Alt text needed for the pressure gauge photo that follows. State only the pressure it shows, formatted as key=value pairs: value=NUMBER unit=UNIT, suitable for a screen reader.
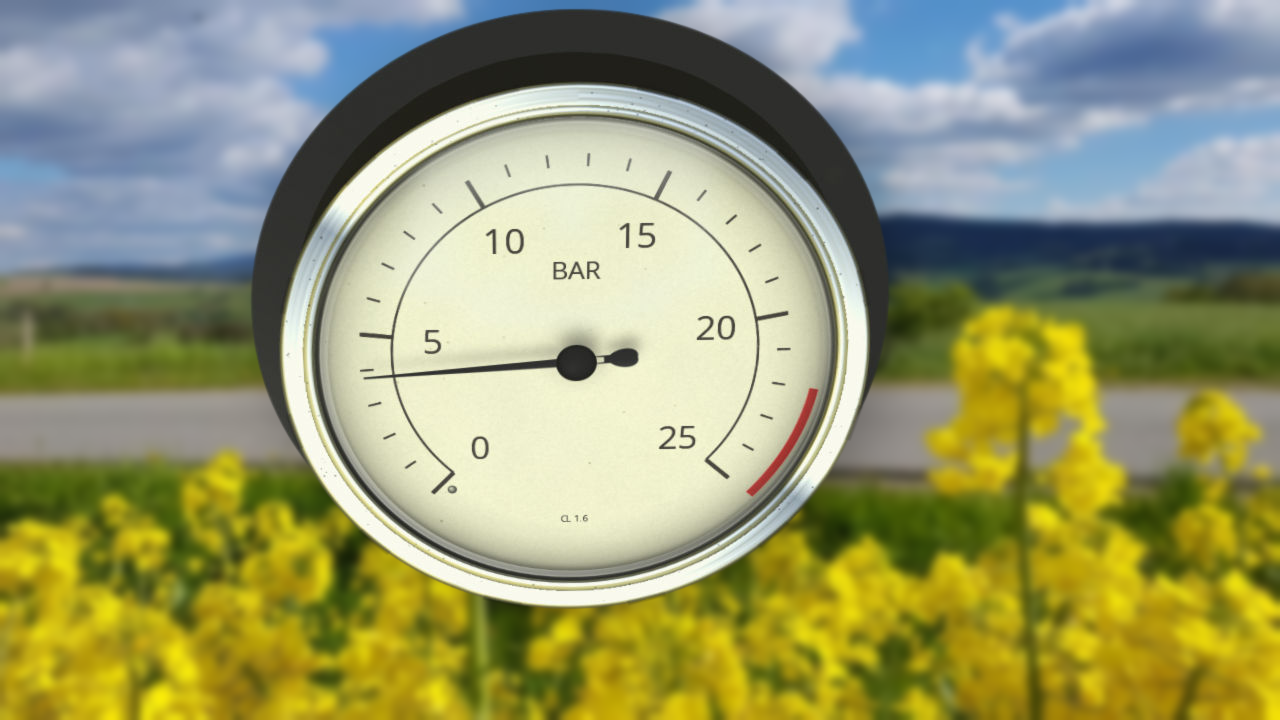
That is value=4 unit=bar
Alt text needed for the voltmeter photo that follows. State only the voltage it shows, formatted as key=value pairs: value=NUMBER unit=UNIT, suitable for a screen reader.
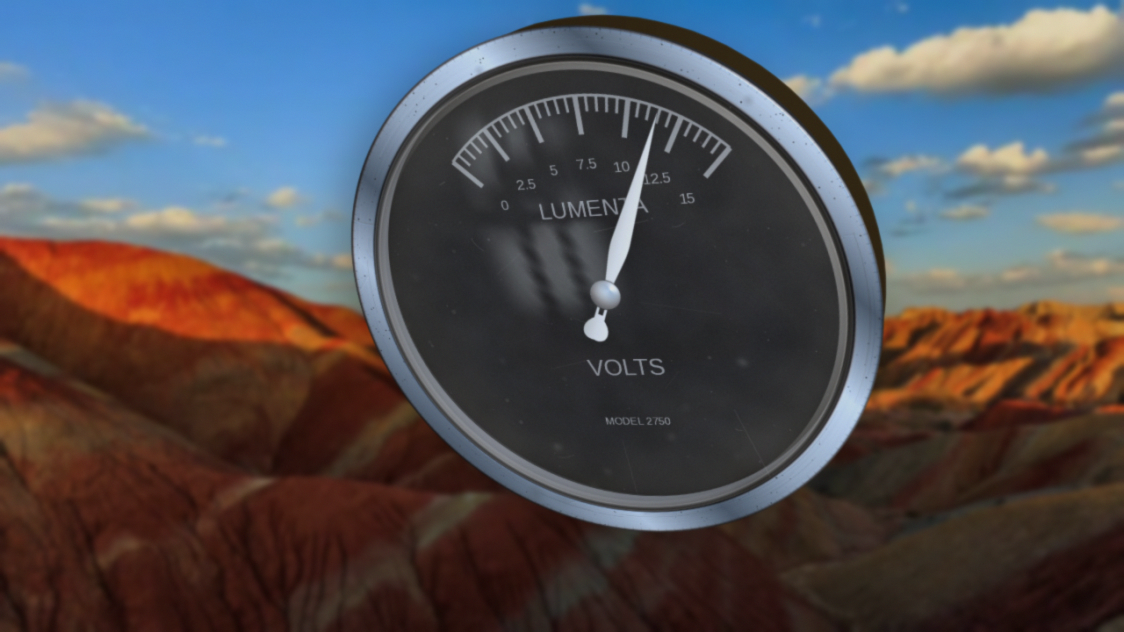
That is value=11.5 unit=V
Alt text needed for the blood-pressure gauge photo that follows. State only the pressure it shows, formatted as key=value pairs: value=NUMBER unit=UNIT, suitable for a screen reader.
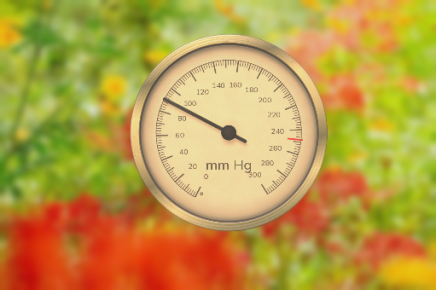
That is value=90 unit=mmHg
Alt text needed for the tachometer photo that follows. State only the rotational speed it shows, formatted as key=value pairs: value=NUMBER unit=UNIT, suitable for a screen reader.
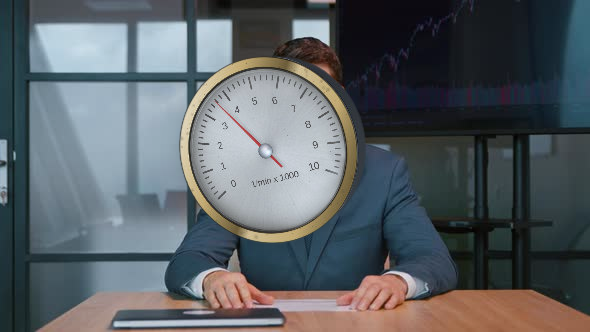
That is value=3600 unit=rpm
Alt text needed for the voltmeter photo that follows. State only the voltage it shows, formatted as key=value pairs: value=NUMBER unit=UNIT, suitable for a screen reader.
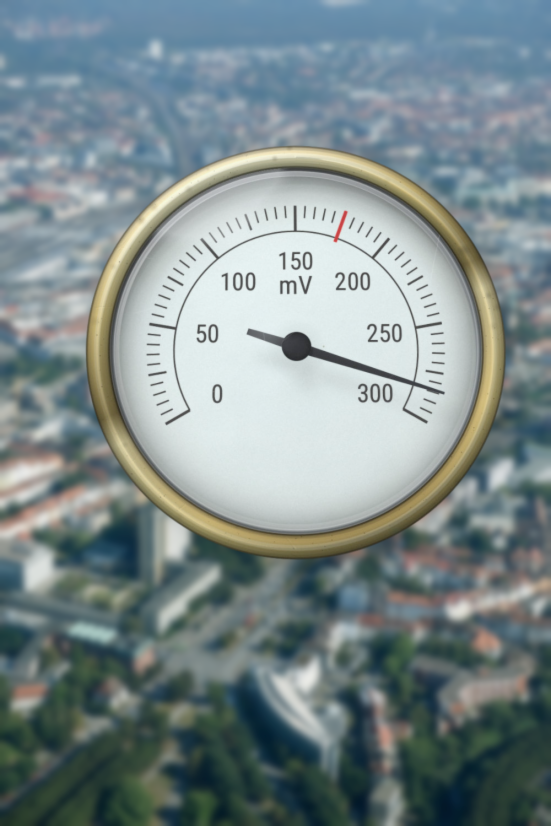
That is value=285 unit=mV
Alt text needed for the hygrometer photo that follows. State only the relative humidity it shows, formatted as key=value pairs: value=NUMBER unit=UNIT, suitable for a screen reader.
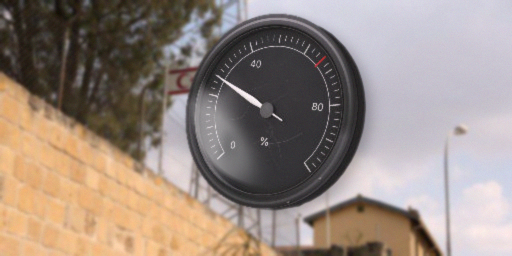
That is value=26 unit=%
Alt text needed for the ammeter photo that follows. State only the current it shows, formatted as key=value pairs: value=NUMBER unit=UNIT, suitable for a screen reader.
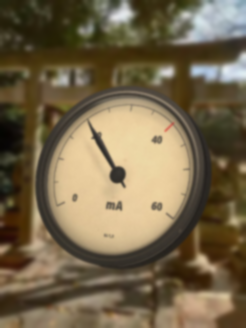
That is value=20 unit=mA
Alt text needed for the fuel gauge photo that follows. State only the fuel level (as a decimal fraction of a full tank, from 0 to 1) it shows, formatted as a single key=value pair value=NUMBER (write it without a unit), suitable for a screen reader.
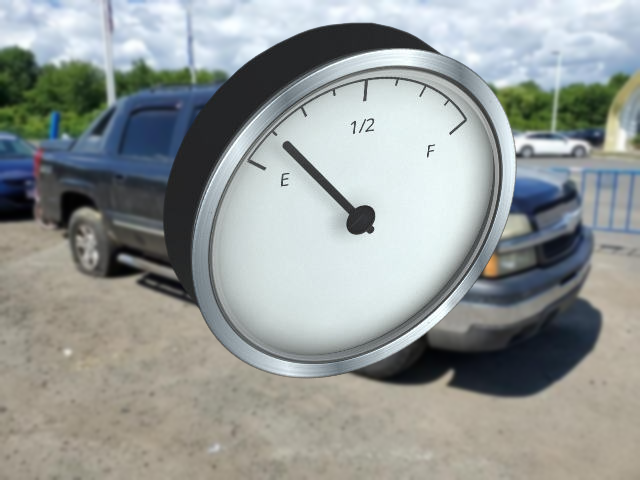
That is value=0.125
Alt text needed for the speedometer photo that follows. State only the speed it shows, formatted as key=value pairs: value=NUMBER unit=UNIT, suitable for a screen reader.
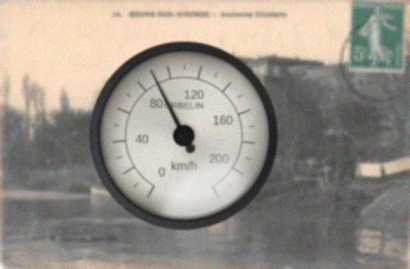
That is value=90 unit=km/h
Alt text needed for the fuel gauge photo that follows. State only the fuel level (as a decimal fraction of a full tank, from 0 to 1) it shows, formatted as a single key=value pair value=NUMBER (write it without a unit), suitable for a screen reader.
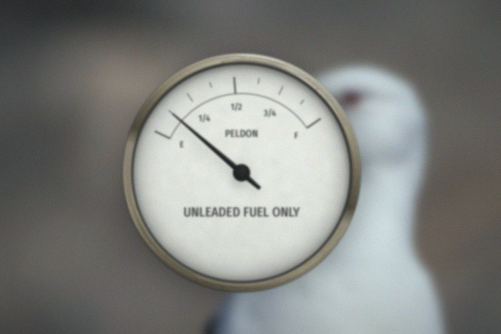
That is value=0.125
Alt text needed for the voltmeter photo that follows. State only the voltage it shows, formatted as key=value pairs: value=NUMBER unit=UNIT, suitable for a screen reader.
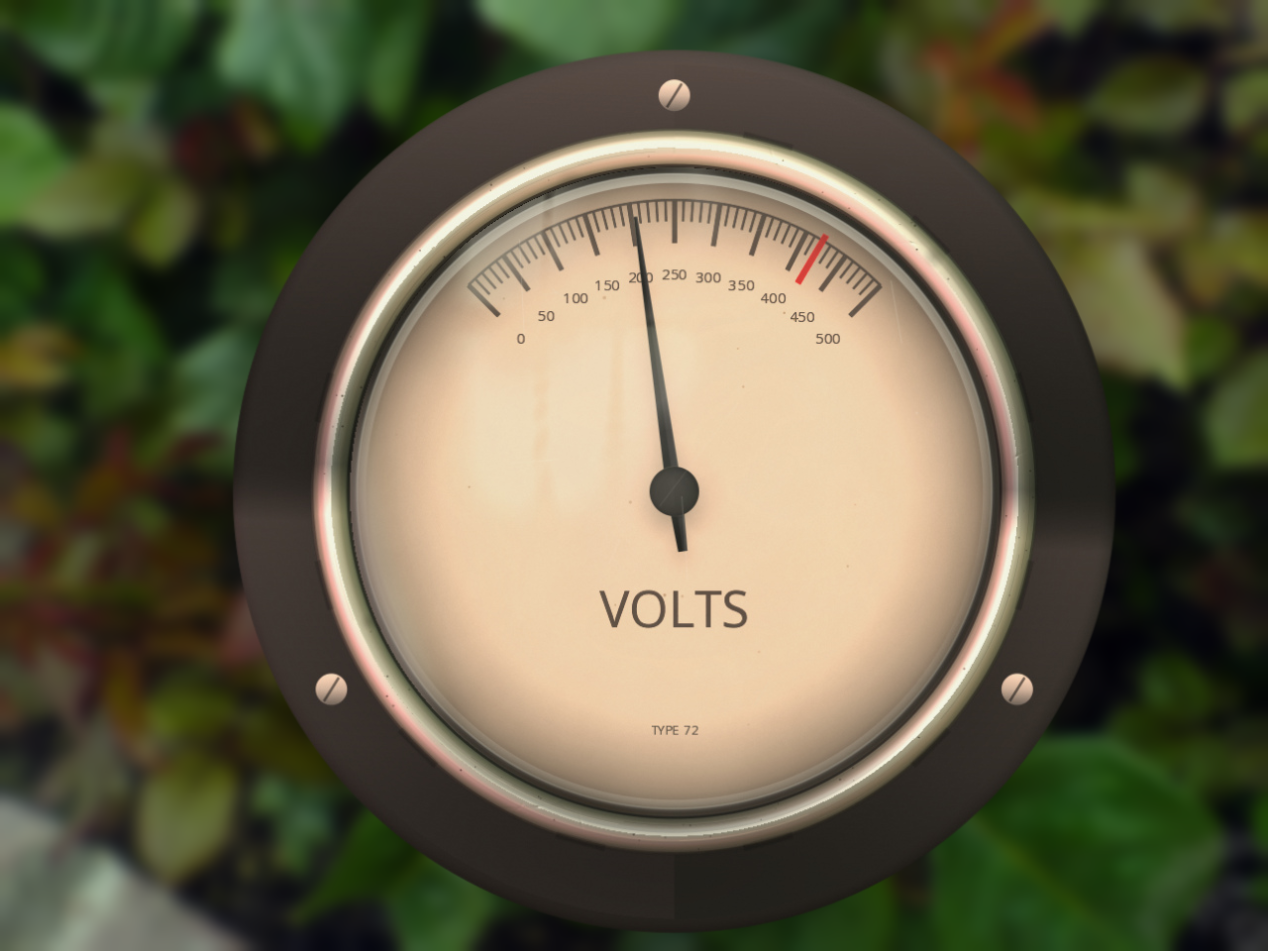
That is value=205 unit=V
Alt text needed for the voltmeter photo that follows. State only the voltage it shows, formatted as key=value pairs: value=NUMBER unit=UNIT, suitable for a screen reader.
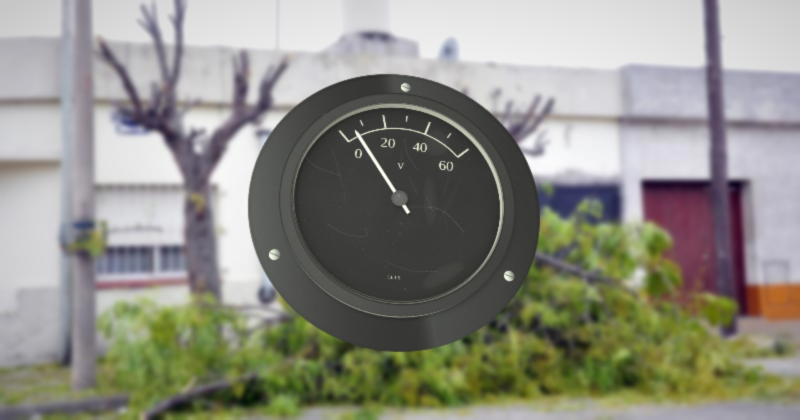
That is value=5 unit=V
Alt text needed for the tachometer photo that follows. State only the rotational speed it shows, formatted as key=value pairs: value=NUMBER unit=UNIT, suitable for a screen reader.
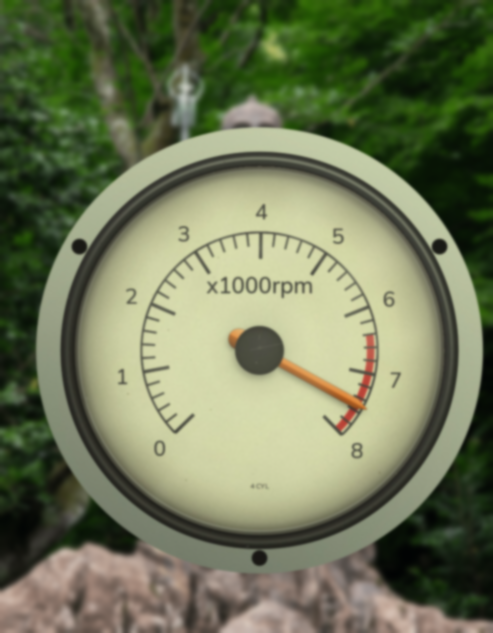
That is value=7500 unit=rpm
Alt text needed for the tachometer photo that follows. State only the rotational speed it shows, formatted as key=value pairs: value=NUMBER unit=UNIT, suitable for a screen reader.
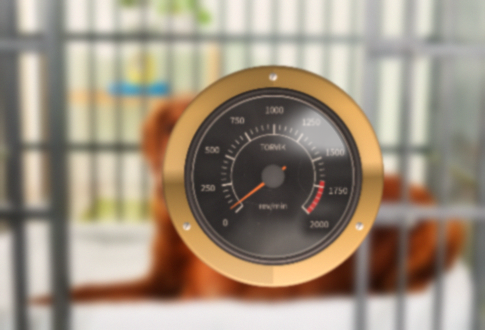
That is value=50 unit=rpm
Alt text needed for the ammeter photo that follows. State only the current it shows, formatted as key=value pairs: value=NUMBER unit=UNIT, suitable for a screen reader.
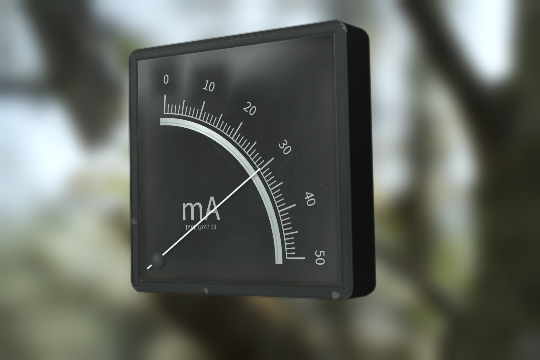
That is value=30 unit=mA
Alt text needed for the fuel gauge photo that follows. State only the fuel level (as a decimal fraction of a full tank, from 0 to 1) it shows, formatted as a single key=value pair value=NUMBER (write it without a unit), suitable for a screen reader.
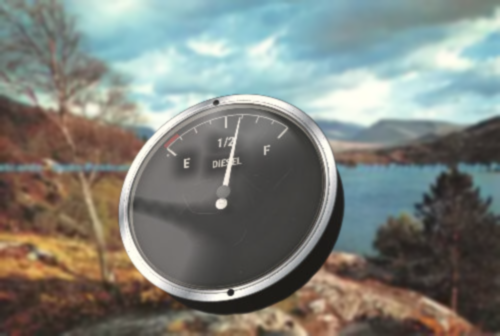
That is value=0.625
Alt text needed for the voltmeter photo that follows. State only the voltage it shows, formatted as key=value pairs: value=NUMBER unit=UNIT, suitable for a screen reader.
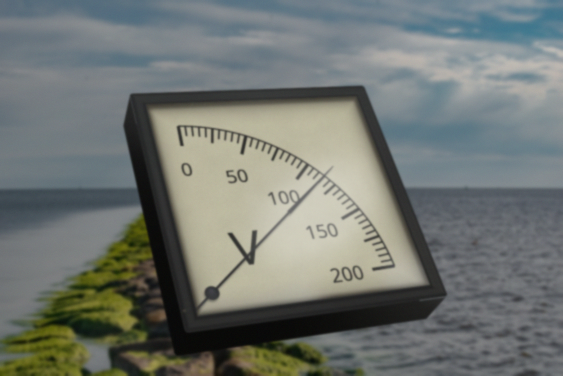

» **Problem details**: Arrange the lines of the entries above as a JSON list of strings with one string per line. Begin at the first line of the entries, stop after the line containing "That is value=4 unit=bar", skip any blank lines, and leave the pictures out.

» **Response for this exercise**:
[
  "Alt text needed for the pressure gauge photo that follows. State only the pressure it shows, formatted as key=value pairs: value=NUMBER unit=UNIT, suitable for a screen reader.",
  "That is value=4 unit=bar"
]